Prologue
I SIP FROM my fourth—or maybe it’s my fifth—glass of wine, not caring one little bit that I’m officially past tipsy or that April and I are both going to have to find rides home tonight. Not that it will take us very long to find people willing to cart us home with our family and friends all here. Most of them are currently out on the dance floor, letting loose to the loud music the DJ is playing. I should be out there with them, but instead, I’m sitting in a dark corner of the room drinking alone.
Okay, I’m actually hiding.
I fan my hand in front of my warm face, unsure if it’s hot in here or if the wine is making me feel overheated. I need air, water… and air. I stand, swaying slightly, and catch April looking at me. She’s currently pressed tightly to the side of a large man who seems to be enjoying her company, judging by the hand he’s had on her bottom for the last twenty minutes. I read her look, the question in her eyes asking if I’m okay, if I need her.
“She really is a good sister, even if she did claim Gareth first,” I mutter drunkenly to myself before I give her a dorky thumbs-up and point toward the exit door. She nods one time before focusing once more on the guy she’s clinging to. I set down my empty wine glass and pick up an untouched glass of water off one of the tables. I gulp it down before I move toward the bright sign in the back of the room.
When I step outside, I silently congratulate myself for making it without falling on my face in these shoes. The black, clingy dress I have on couldn’t be worn with my usual flats, so I’m wearing sandals, high ones, with pointy toes and a slim heel. They look sexy but are sucking the life out of my feet. I lift one foot from the ground to rid myself of the torture devices then giggle as I stumble sideways.
“I got you.” Strong arms wrap around me, keeping me from tumbling to the ground, and I shiver from the embrace despite the fact that I feel so overheated.
I glance up and my cheeks grow even hotter than they already are as I look into Gareth’s eyes. “Seriously? My luck sucks.”
“What?” he asks as he chuckles, the warm sound vibrating against my back and through me.
“Nothing.” I turn around to face him, taking a step back. He doesn’t let me go completely. His heavy palm is still wrapped around my hip like he doesn’t believe I’ll be able to hold myself up. “Please ignore anything I say or do from this point on.”
His gaze bores into mine before he asks, “So you want me to ignore you like you’ve been ignoring me all night?”
I have been ignoring him. After April joined us at the bar and told him that I’m always a good girl, I made my escape and have avoided him since then.
I close my eyes and what happened earlier this evening plays through my mind like a movie.
I watch the happy couple enter the ballroom, along with everyone else, and smile when my cousin lifts his new wife’s hand in the air, grinning hugely before he spins her around to face him. When he has her where he wants her, he dips her back over his arm and kisses her. Everyone applauds and laughs, including me. I’m happy for him, but happier for Hadley. Over the last few months, we’ve gotten really close, and I know from her past that she deserves her happily ever after more than most people do.
“I wonder who’s next,” my sister April says, and I look over at her, feeling myself frown.
“What?”
“I wonder who’s next. You know—the next person who’s going to fall in love. It seems to be happening at an alarming rate.” She takes a drink from her beer and glances around. “I’m saying not it. I have no desire to be shot at or kidnapped just to find love.”
“You’re so dramatic.” I shake my head at her.
“Am I?”
Okay, she’s not. There seems to be a theme when it comes to anyone with the Mayson last name falling in love. But still.
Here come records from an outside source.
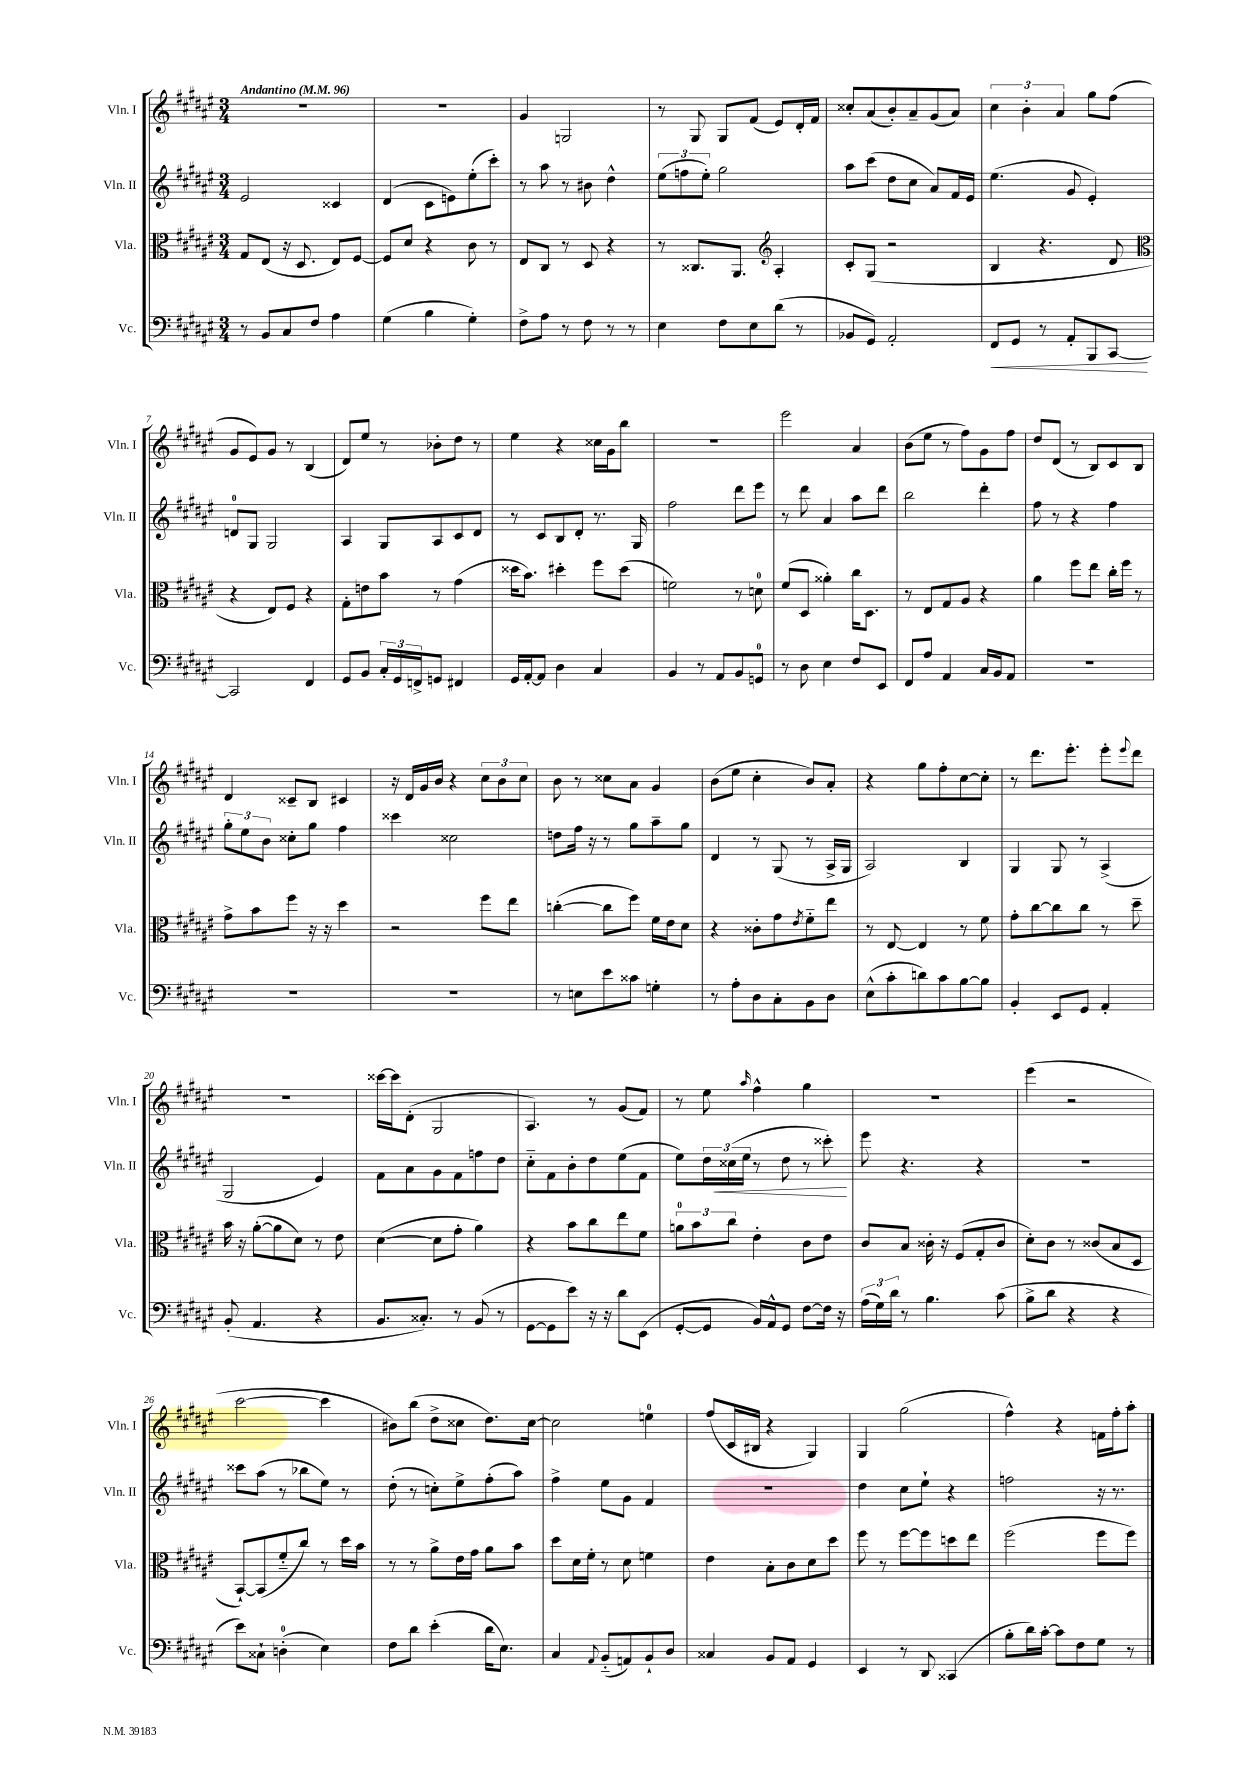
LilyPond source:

<<
\new StaffGroup <<
\new Staff = "s0" \with { instrumentName = "Vln. I" shortInstrumentName = "Vln. I" } {
    \clef treble \key fis \major \numericTimeSignature \time 3/4 \tempo "Andantino" 4 = 96
    R2. |
    R2. |
    gis'4 g2 |
    r8 gis8 gis8 fis'8( eis'8) dis'16-. fis'16 |
    cisis''8-. ais'8( b'8-.) ais'8-- gis'8( ais'8) |
    \tuplet 3/2 { cis''4 b'4-. ais'4 } gis''8 fis''8( |
    gis'8 eis'8) gis'8 r8 b4( |
    dis'8) eis''8 r8 bes'8-. dis''8 r8 |
    eis''4 r4 cisis''16 gis'16 b''8 |
    R2. |
    eis'''2 ais'4 |
    b'8( eis''8 r8 fis''8) gis'8 fis''8 |
    dis''8 dis'8( r8 b8) cis'8 b8 |
    dis'4 cisis'8-- b8 cis'4 |
    r16 dis'16 gis'16 b'16 r4 \tuplet 3/2 { cis''8 b'8 cis''8 } |
    b'8 r8 cisis''8 ais'8 gis'4 |
    b'8( eis''8 cis''4-. b'8) ais'8-. |
    r4 gis''8 fis''8-. cis''8~ cis''8-. |
    r8 dis'''8. eis'''8.-. eis'''8-. \appoggiatura { eis'''8 } dis'''8 |
    R2. |
    cisis'''16~ cisis'''16 dis'8-.( gis2 |
    ais4.) r8 gis'8( fis'8) |
    r8 eis''8 \grace { ais''16 } fis''4-^ gis''4 |
    R2. |
    eis'''4( r2 |
    cis'''2~ cis'''4 |
    bis'8) b''8( dis''8-> cisis''8 dis''8.) cisis''16~ |
    cisis''2 e''4-0 |
    fis''8( cis'16 bis16 r4 gis4) |
    gis4 gis''2( |
    fis''4-^) r4 f'16 fis''16-. ais''8-. \bar "|." |
}
\new Staff = "s1" \with { instrumentName = "Vln. II" shortInstrumentName = "Vln. II" } {
    \clef treble \key fis \major \numericTimeSignature \time 3/4
    eis'2 cisis'4 |
    dis'4( cis'8 e'8) eis''8-.( cis'''8-.) |
    r8 ais''8 r8 bis'8 dis''4-^ |
    \tuplet 3/2 { eis''8( f''8 eis''8-.) } gis''2 |
    ais''8 cis'''8( dis''8 cis''8 ais'8) fis'16 eis'16 |
    eis''4.( gis'8 eis'4-.) |
    d'8-0 gis8 gis2 |
    ais4 gis8 ais8 cis'8 dis'8 |
    r8 cis'8 b8 dis'8-. r8. gis16 |
    fis''2 dis'''8 eis'''8 |
    r8 dis'''8 ais'4 ais''8 dis'''8 |
    b''2 dis'''4-. |
    fis''8 r8 r4 fis''4 |
    \tuplet 3/2 { gis''8-. eis''8 b'8 } cisis''8-. gis''8 fis''4 |
    cisis'''4 cisis''2 |
    d''8 fis''16 r16 r8 gis''8 ais''8-- gis''8 |
    dis'4 r8 gis8( r8 ais16-> gis16 |
    ais2) b4 |
    gis4 gis8 r8 ais4->( |
    gis2 eis'4) |
    fis'8 ais'8 gis'8 fis'8 f''8 dis''8 |
    cis''8-_ fis'8 b'8-. dis''8 eis''8( fis'8 |
    eis''8) \tuplet 3/2 { dis''16 cisis''16\<( eis''16 } r8 dis''8 r8 cisis'''8-.\!) |
    eis'''8 r4. r4 |
    R2. |
    cisis'''8 ais''8( r8 bes''8 eis''8) r8 |
    dis''8-.( r8 c''8-.) eis''8-> fis''8-.( ais''8) |
    fis''4-> eis''8 gis'8 fis'4 |
    R2. |
    dis''4 cis''8 eis''8-! r4 |
    f''2 r16 r8. \bar "|." |
}
\new Staff = "s2" \with { instrumentName = "Vla." shortInstrumentName = "Vla." } {
    \clef alto \key fis \major \numericTimeSignature \time 3/4
    gis8 eis8( r16 dis8. eis8) fis8~ |
    fis8 dis'8 r4 cis'8 r8 |
    eis8 cis8 r8 dis8 r4 |
    r8 cisis8. ais,8. \clef treble ais4-. |
    cis'8-. gis8( r2 |
    b4 r4. dis'8 |
    \clef alto r4 eis8) fis8 r4 |
    gis8-. e'8 b'8 r8 gis'4( |
    disis''16 b'8.) dis''4-. fis''8 dis''8( |
    f'2) r8 d'8-0 |
    fis'8( dis8 aisis'4-.) cis''16 dis8. |
    r8 eis8 gis8 ais8 r4 |
    ais'4 fis''8 eis''8 cis''16-. fis''16 r8 |
    gis'8-> b'8 fis''8 r16 r16 dis''4 |
    r2 fis''8 eis''8 |
    c''4~-.( c''8 fis''8) fis'16 eis'16 dis'8 |
    r4 cisis'8-. gis'8 \acciaccatura { eis'8 } fis'8-_ eis''8 |
    r8 eis8~ eis4 r8 fis'8 |
    gis'8-. cis''8~ cis''8 cis''8 r8 dis''8-- |
    b'16 r16 ais'8~-.( ais'8 dis'8) r8 eis'8 |
    dis'4~( dis'8 gis'8-. ais'4) |
    r4 b'8 cis''8 eis''8 fis'8 |
    \tuplet 3/2 { a'8-0 b'8 cis''8 } eis'4-. cis'8 eis'8 |
    cis'8 b8 cisis'16-. r16 fis8( gis8-. cisis'8 |
    dis'8-.) cis'8 r8 cisis'8( b8 dis8 |
    b,8~-!) b,8( fis'8-_ cis''8) r8 dis''16 b'16 |
    r8 r8 ais'8-> eis'16 gis'16 ais'8 b'8 |
    dis''8 dis'16 fis'16-. r8 dis'8 f'4 |
    eis'4 b8-. cis'8 dis'8 dis''8 |
    fis''8 r8 fis''8~ fis''8 d''8 eis''8 |
    fis''2( fis''8 fis''8) \bar "|." |
}
\new Staff = "s3" \with { instrumentName = "Vc." shortInstrumentName = "Vc." } {
    \clef bass \key fis \major \numericTimeSignature \time 3/4
    r8 b,8 cis8 fis8 ais4 |
    gis4( b4 gis4-.) |
    fis8-> ais8 r8 fis8 r8 r8 |
    eis4 fis8 eis8 dis'8( r8 |
    bes,8 gis,8) ais,2-. |
    fis,8\< gis,8 r8 ais,8-. b,,8 cis,8~\! |
    cis,2 fis,4 |
    gis,8 b,8 \tuplet 3/2 { cis16-. gis,16 f,16-> } g,8 fis,4 |
    gis,16 ais,16~-. ais,8 dis4 cis4 |
    b,4 r8 ais,8 b,8 g,8-0 |
    r8 dis8 eis4 fis8 eis,8 |
    fis,8 ais8 ais,4 cis16 b,16 ais,8 |
    R2. |
    R2. |
    R2. |
    r8 e8 eis'8 cisis'8 g4-. |
    r8 ais8-. dis8 cis8-. b,8 dis8 |
    eis8-^( cis'8-. d'8) cis'8 b8~ b8 |
    b,4-. eis,8 gis,8 ais,4-. |
    b,8-.( ais,4. r4 |
    b,8. cisis8.-.) r8 b,8( r8 |
    gis,8~ gis,8 eis'8) r16 r16 dis'8 eis,8( |
    gis,8~-. gis,8 b,16) ais,16-^ gis,8 fis8~ fis16 r16 |
    \tuplet 3/2 { ais16( gis16) dis'16 } r8 b4. cis'8( |
    b8-> dis'8 r4 r4 |
    eis'8) cisis8-! d4-0-.( eis4) |
    fis8 dis'8 eis'4-.( dis'16 eis8.) |
    cis4 \appoggiatura { ais,8 } b,8-_( a,8) b,8-! dis8 |
    cisis4 b,8 ais,8 gis,4 |
    eis,4 r8 dis,8 cisis,4( |
    b8-. dis'16) cis'16~-. cis'8 fis8 gis8 r8 \bar "|." |
}
>>
>>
“Are you going to drink?” she asks, changing the subject and studying the glass of water in my hand.
“Probably not.” I move to one of the tables set up around the dance floor and take a seat, smiling at a few people I know who are already sitting down.
“Good, you get to be my DD for the night,” she says, sitting in the seat next to mine.
“Great,” I sigh, not really looking forward to babysitting her all night to make sure she doesn’t do anything stupid. I love my sister, but she tends to push the boundaries of stupidity.